Elizabeth Katz (Washington University in St. Louis) has posted "'Racial and Religious Democracy': Identity and Equality in Midcentury Courts." The article appears in Volume 72 of the Stanford Law Review. Here's the abstract:
In our current political moment, discrimination against minority racial and religious groups routinely makes headlines. Though some press coverage of these occurrences acknowledges parallels and links between racial and religious prejudices, these intersections remain undertheorized in legal and historical scholarship. Because scholars typically study race and religion separately, they have overlooked the legal significance of how race and religion coexist in both perpetrators and victims of discrimination. By contrast, this Article demonstrates that the intersection of racial and religious identities has meaningfully influenced legal and political efforts to achieve equality.
Drawing from extensive archival research, this Article unearths forgotten yet formative connections between racial and religious antidiscrimination efforts, at the local through federal levels, from the 1930s through the 1950s. To examine these links, this account centers on the Domestic Relations Court of the City of New York, an unusually influential and high-profile trial court. In the 1930s, the Domestic Relations Court welcomed the most diverse bench ever assembled in the United States by the time (including women and men; blacks and whites; and Protestants, Catholics, and Jews), a development celebrated as bolstering American democracy and countering Nazi bigotry abroad. Several judges held leadership positions in the National Association for the Advancement of Colored People and the American Jewish Congress, pathbreaking civil rights organizations with legal arms headquartered in New York City.
The city's family court served as a testing ground for identity-related legal arguments that later rose to the national level because of its judges’ views and the fact that it merged two antidiscrimination focal points: public institutions’ treatment of children and the application of fair employment practices. Longstanding policies required the court to match probation officers to juvenile delinquents by race and religion, an approach one prominent commenter argued should be eliminated in order to promote "racial and religious democracy." By the 1940s, a coalition of black and Jewish judges regarded both types of identity matching as unlawful segregation. These judges successfully fought against their white Christian colleagues to end race matching, but their challenge to religion matching proved more difficult, both legally and politically. While the opponents of religion matching perceived the practice to be discriminatory and a violation of the separation of church and state, its supporters saw it as a lawful and beneficial protection for religious identity.
Foreshadowing, connecting, and continuing through canonical Supreme Court Establishment Clause and civil rights cases—such as McCollum v. Board of Education and Brown v. Board Education—the family court judges and their allies both anticipated and influenced doctrine and norms that remain with us today.
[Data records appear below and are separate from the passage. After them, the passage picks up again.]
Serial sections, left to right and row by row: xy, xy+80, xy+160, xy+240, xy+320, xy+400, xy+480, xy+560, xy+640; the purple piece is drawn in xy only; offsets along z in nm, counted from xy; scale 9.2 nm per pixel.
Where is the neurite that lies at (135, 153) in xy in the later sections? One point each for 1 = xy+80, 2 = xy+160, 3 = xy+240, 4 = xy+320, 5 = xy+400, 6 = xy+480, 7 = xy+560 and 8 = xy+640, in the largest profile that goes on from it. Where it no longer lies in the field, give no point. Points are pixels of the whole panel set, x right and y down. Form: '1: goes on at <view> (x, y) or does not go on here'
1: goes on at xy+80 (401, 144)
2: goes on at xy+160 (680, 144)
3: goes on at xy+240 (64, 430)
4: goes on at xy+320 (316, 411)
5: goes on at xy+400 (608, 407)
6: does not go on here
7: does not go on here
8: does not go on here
This history complicates and raises important questions about ongoing issues ranging from the significance of judges’ racial and religious backgrounds to the scope of religious groups’ involvement in child welfare services and penal contexts. This Article also calls for additional studies that free racial civil rights and First Amendment religion scholarship from their current silos in order to better understand the concurrent development of these crucial and contested areas of law.